- **SUPPLIED PASSAGE**
"""
An iced coffee and a Prime Minister

A Farmers Union Iced Coffee, a fortuitous encounter with a Prime Minister, and some clever thinking were early signs of a bright future for Flinders University’s first Indigenous medical graduate.

Of his favourite memories from Flinders University, our first indigenous medicine graduate, Dr Kane Vellar, treasures most the free supply of Farmers Union Iced Coffee that flowed from an idea he and fellow medicine graduates pulled off the day former Prime Minister Julia Gillard arrived to officially open the new Northern Territory Medical School.

‘It was a particularly fond memory of mine while at Flinders University – Northern Territory when the then Prime Minister, Julia Gillard, officially opened our medical school,’ Kane recalled.

‘In posing for a photograph we managed to have her hold a Farmer’s Union Iced Coffee in the palm of her hand while posing for the camera with students.

‘The free iced coffee supply that followed from the picture was an example of our entrepreneurial skills!’ he proudly recalls.

Kane was the first indigenous medicine graduate to complete his degree in the Northern Territory. The Northern Territory Medical Program (NTMP) provides training to Flinders University and James Cook University medical students. It also coordinates placement opportunities and support for allied health students and interstate medical students.

‘My top priority on graduating was to head out bush to help where it’s needed most,’ Kane says. ‘Being an indigenous graduate here in the NT is very special,’ he said.
"""
Can you repeat the article from "A Farmers Union" to "camera with students.", substituting "PM" for "Prime Minister" each time it appears?

- **GIVEN DATA**
"""
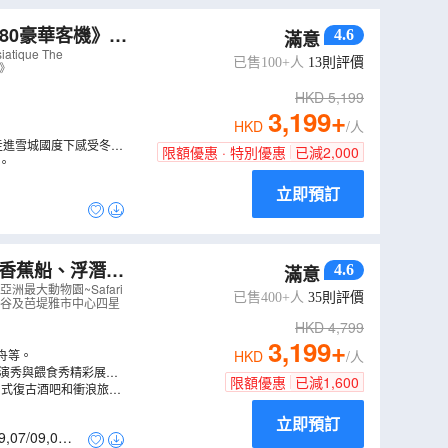
4.6
滿意
ld
（
ABBBW05
tique The
已售100+人
13
則評價
店》
HKD
5,199
3,199
+
HKD
/人
 走進雪城國度下感受冬天
限額優惠 · 特別優惠
已減
2,000
。
立即預訂
4.6
滿意
芭堤雅市中心四星
亞洲最大動物園~Safari
已售400+人
35
則評價
《保證入住曼谷及芭堤雅市中心四星
HKD
4,799
3,199
+
舟等。
HKD
/人
表演秀與餵食秀精彩展
限額優惠
已減
1,600
馬、中式復古酒吧和衝浪旅舍
立即預訂
9
,
07/09
,
08/0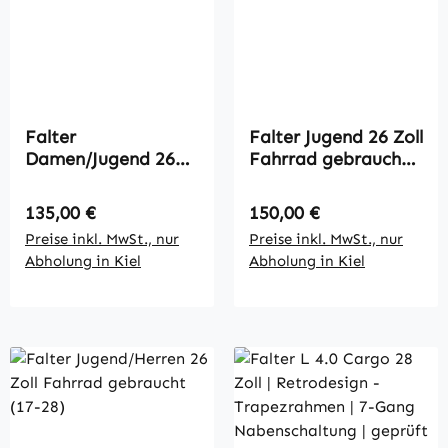
Falter
Falter Jugend 26 Zoll
Damen/Jugend 26
Fahrrad gebraucht
Zoll Fahrrad
(BC-8)
gebraucht (17-104)
Regulärer Preis:
Regulärer Preis:
135,00 €
150,00 €
Preise inkl. MwSt., nur
Preise inkl. MwSt., nur
Abholung in Kiel
Abholung in Kiel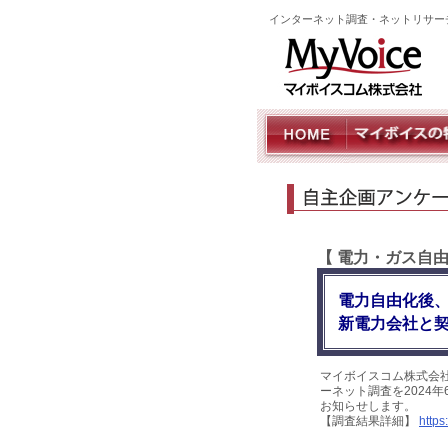
インターネット調査・ネットリサー
【 電力・ガス自
電力自由化後
新電力会社と契
マイボイスコム株式会
ーネット調査を2024年
お知らせします。
【調査結果詳細】
https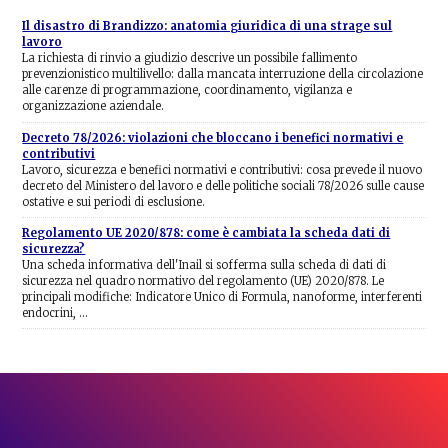
Il disastro di Brandizzo: anatomia giuridica di una strage sul
lavoro
La richiesta di rinvio a giudizio descrive un possibile fallimento
prevenzionistico multilivello: dalla mancata interruzione della circolazione
alle carenze di programmazione, coordinamento, vigilanza e
organizzazione aziendale.
Decreto 78/2026: violazioni che bloccano i benefici normativi e
contributivi
Lavoro, sicurezza e benefici normativi e contributivi: cosa prevede il nuovo
decreto del Ministero del lavoro e delle politiche sociali 78/2026 sulle cause
ostative e sui periodi di esclusione.
Regolamento UE 2020/878: come è cambiata la scheda dati di
sicurezza?
Una scheda informativa dell'Inail si sofferma sulla scheda di dati di
sicurezza nel quadro normativo del regolamento (UE) 2020/878. Le
principali modifiche: Indicatore Unico di Formula, nanoforme, interferenti
endocrini, …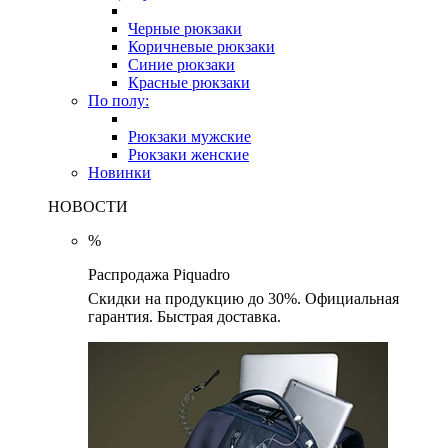
Черные рюкзаки
Коричневые рюкзаки
Синие рюкзаки
Красные рюкзаки
По полу:
Рюкзаки мужские
Рюкзаки женские
Новинки
НОВОСТИ
%
Распродажа Piquadro
Скидки на продукцию до 30%. Официальная
гарантия. Быстрая доставка.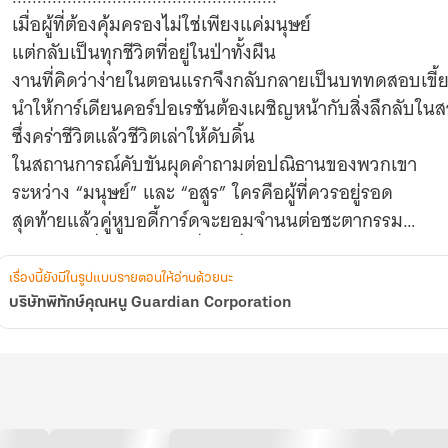
เมื่อผู้ที่ต้องคุ้มครองไม่ใช่เพียงแค่มนุษย์
แต่กลับเป็นทุกชีวิตที่อยู่ในป่าทั้งผืน
งานที่คิดว่าง่ายในตอนแรกจึงกลับกลายเป็นบททดสอบเขี้
นำให้การ์เดียนคอร์ปอเรชันต้องเผชิญหน้ากับสิ่งลึกลับใ
ซึ่งคร่าชีวิตแล้วชีวิตเล่าให้ดับดิ้น
ในสถานการณ์คับขันผุดคำถามต่อปณิธานของพวกเขา
ระหว่าง “มนุษย์” และ “อสูร” ใครคือผู้ที่ควรอยู่รอด
สุดท้ายแล้วคู่หูบอดี้การ์ดจะยอมจำนนต่อชะตากรรม
เรื่องนี้ยังมีในรูปแบบรายตอนให้อ่านด้วยนะ
บริษัทพิทักษ์คุณหนู Guardian Corporation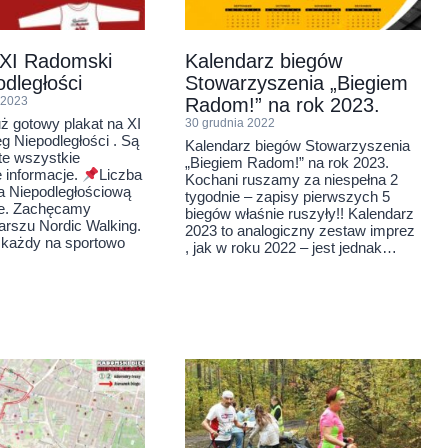
 XI Radomski
Kalendarz biegów
odległości
Stowarzyszenia „Biegiem
 2023
Radom!” na rok 2023.
ż gotowy plakat na XI
30 grudnia 2022
g Niepodległości . Są
Kalendarz biegów Stowarzyszenia
te wszystkie
„Biegiem Radom!” na rok 2023.
 informacje.
Liczba
Kochani ruszamy za niespełna 2
a Niepodległościową
tygodnie – zapisy pierwszych 5
ie. Zachęcamy
biegów właśnie ruszyły!! Kalendarz
arszu Nordic Walking.
2023 to analogiczny zestaw imprez
każdy na sportowo
, jak w roku 2022 – jest jednak…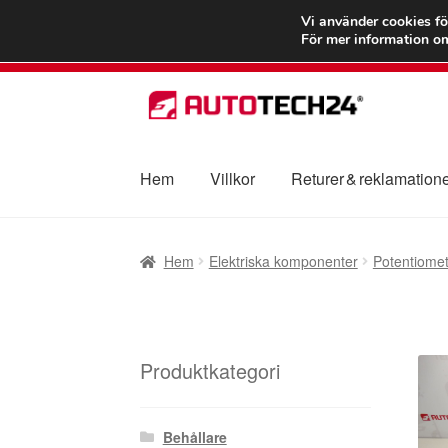
FRAKT från 75
Vi använder cookies fö
För mer information om
Hoppa
Hoppa
till
till
navigering
innehåll
Hem
Villkor
Returer & reklamation
Hem
Betalningar
Integritetspolicy
Klagomål
Hem
Elektriska komponenter
Potentiomet
Transport
Vagn
Världsomspännande frakt
V
Produktkategori
Behållare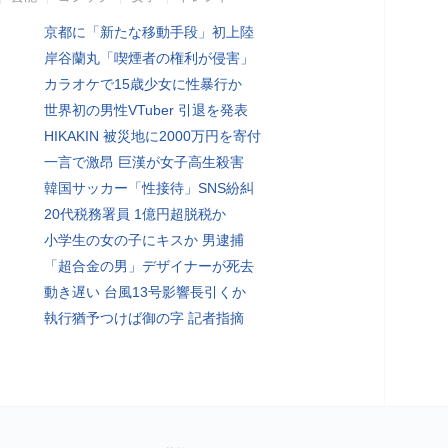
京都に「新たな移動手段」初上陸
岸谷蘭丸「喫煙者の権利が侵害」
カラオケで15歳少女に性暴行か
世界初の男性VTuber 引退を発表
HIKAKIN 被災地に2000万円を寄付
一言で激昂 巨漢が女子高生殺害
韓国サッカー「性接待」SNS紛糾
20代税務署員 1億円超脱税か
小学生の女の子にキスか 男逮捕
「超合金の男」デザイナーが死去
動き遅い 台風13号影響長引くか
執行猶予つけば御の字 記者指摘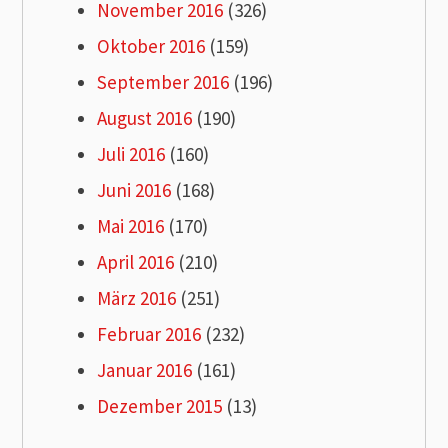
November 2016
(326)
Oktober 2016
(159)
September 2016
(196)
August 2016
(190)
Juli 2016
(160)
Juni 2016
(168)
Mai 2016
(170)
April 2016
(210)
März 2016
(251)
Februar 2016
(232)
Januar 2016
(161)
Dezember 2015
(13)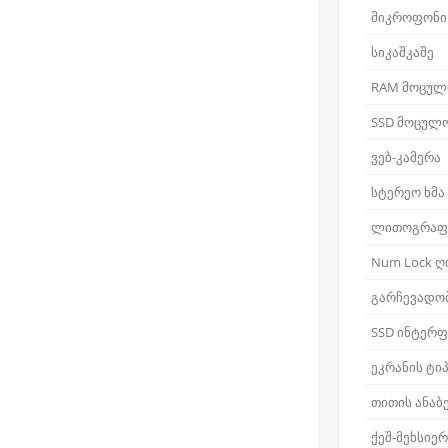
მიკროფონი
სიკაშკაშე
RAM მოცულ
SSD მოცულ
ვებ-კამერა
სტერეო ხმა
ლითოგრაფ
Num Lock ღ
გარჩევადო
SSD ინტერფ
ეკრანის ტი
თითის ანაბ
ქეშ-მეხსიე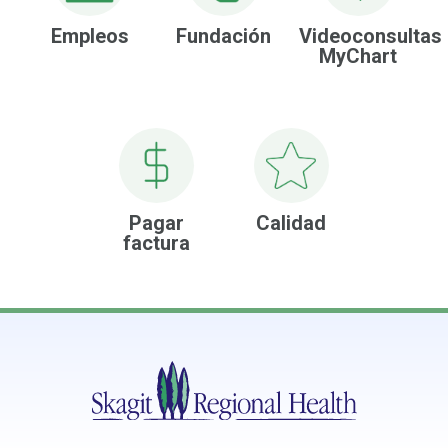
Empleos
Fundación
Videoconsultas
MyChart
Pagar
Calidad
factura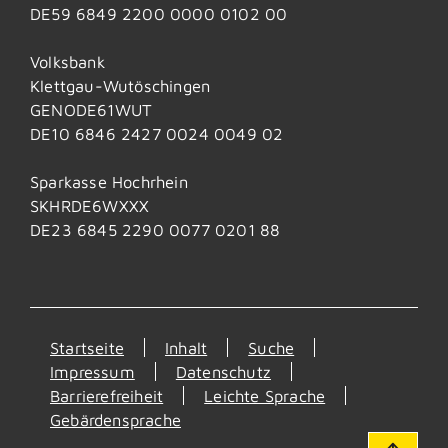
DE59 6849 2200 0000 0102 00
Volksbank
Klettgau-Wutöschingen
GENODE61WUT
DE10 6846 2427 0024 0049 02
Sparkasse Hochrhein
SKHRDE6WXXX
DE23 6845 2290 0077 0201 88
Startseite
Inhalt
Suche
Impressum
Datenschutz
Barrierefreiheit
Leichte Sprache
Gebärdensprache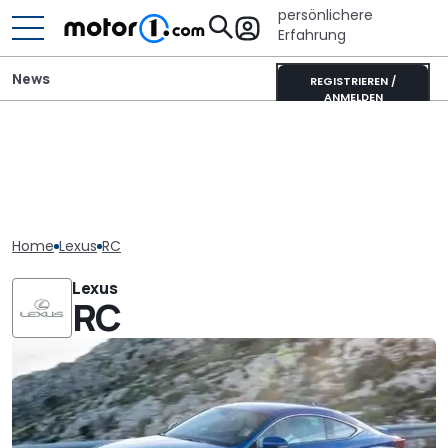
persönlichere
Erfahrung
News
REGISTRIEREN /
ANMELDEN
Home
Lexus
RC
Lexus
RC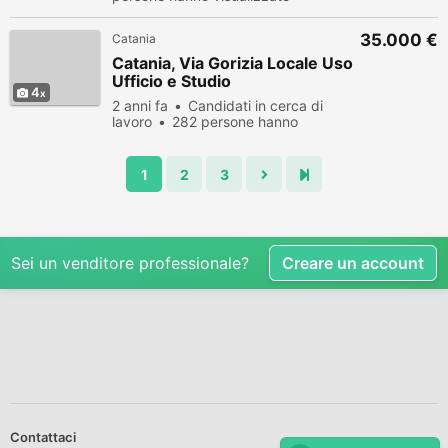
35.000 €
Catania
Catania, Via Gorizia Locale Uso
Ufficio e Studio
4
2 anni fa
Candidati in cerca di
lavoro
282 persone hanno
visualizzato
1
2
3
Sei un venditore professionale?
Creare un account
Contattaci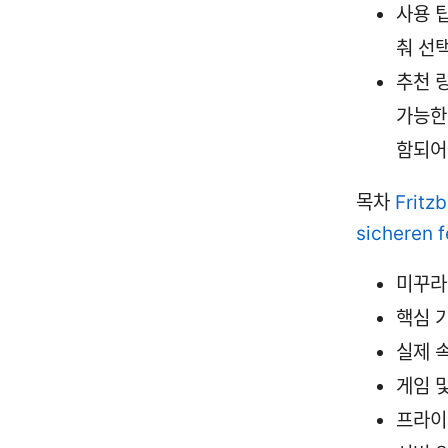
사용 팁
춰 선
추천 
가능한 
함되어
목차
Fritz
sicheren f
미꾸라
핵심 
실제 
게임 
프라이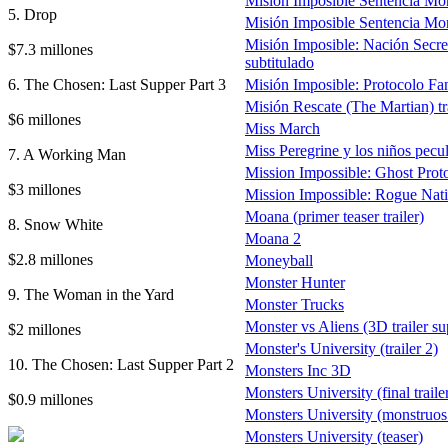
Misión Imposible Sentencia Mor
5. Drop
Misión Imposible Sentencia Mort
Misión Imposible: Nación Secret
$7.3 millones
subtitulado
6. The Chosen: Last Supper Part 3
Misión Imposible: Protocolo Fan
Misión Rescate (The Martian) tra
$6 millones
Miss March
Miss Peregrine y los niños pecul
7. A Working Man
Mission Impossible: Ghost Prot
$3 millones
Mission Impossible: Rogue Nat
Moana (primer teaser trailer)
8. Snow White
Moana 2
$2.8 millones
Moneyball
Monster Hunter
9. The Woman in the Yard
Monster Trucks
Monster vs Aliens (3D trailer s
$2 millones
Monster's University (trailer 2)
10. The Chosen: Last Supper Part 2
Monsters Inc 3D
Monsters University (final traile
$0.9 millones
Monsters University (monstruos d
Monsters University (teaser)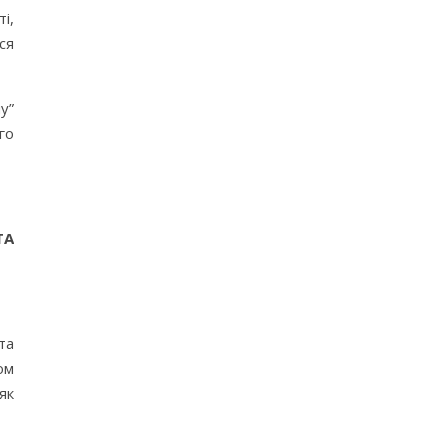
і,
ся
у”
го
ТА
та
ом
як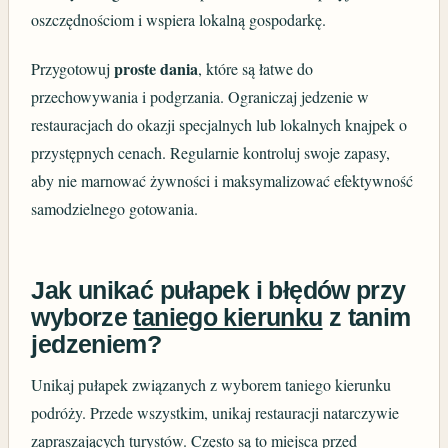
oszczędnościom i wspiera lokalną gospodarkę.
proste dania
Przygotowuj
, które są łatwe do
przechowywania i podgrzania. Ograniczaj jedzenie w
restauracjach do okazji specjalnych lub lokalnych knajpek o
przystępnych cenach. Regularnie kontroluj swoje zapasy,
aby nie marnować żywności i maksymalizować efektywność
samodzielnego gotowania.
Jak unikać pułapek i błędów przy
wyborze
taniego kierunku
z tanim
jedzeniem?
Unikaj pułapek związanych z wyborem taniego kierunku
podróży. Przede wszystkim, unikaj restauracji natarczywie
zapraszających turystów. Często są to miejsca przed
"""
- **ANSWER AREA**
A Farmers Union Iced Coffee, a fortuitous encounter with a PM, and some clever thinking were early signs of a bright future for Flinders University’s first Indigenous medical graduate.

Of his favourite memories from Flinders University, our first indigenous medicine graduate, Dr Kane Vellar, treasures most the free supply of Farmers Union Iced Coffee that flowed from an idea he and fellow medicine graduates pulled off the day former PM Julia Gillard arrived to officially open the new Northern Territory Medical School.

‘It was a particularly fond memory of mine while at Flinders University – Northern Territory when the then PM, Julia Gillard, officially opened our medical school,’ Kane recalled.

‘In posing for a photograph we managed to have her hold a Farmer’s Union Iced Coffee in the palm of her hand while posing for the camera with students.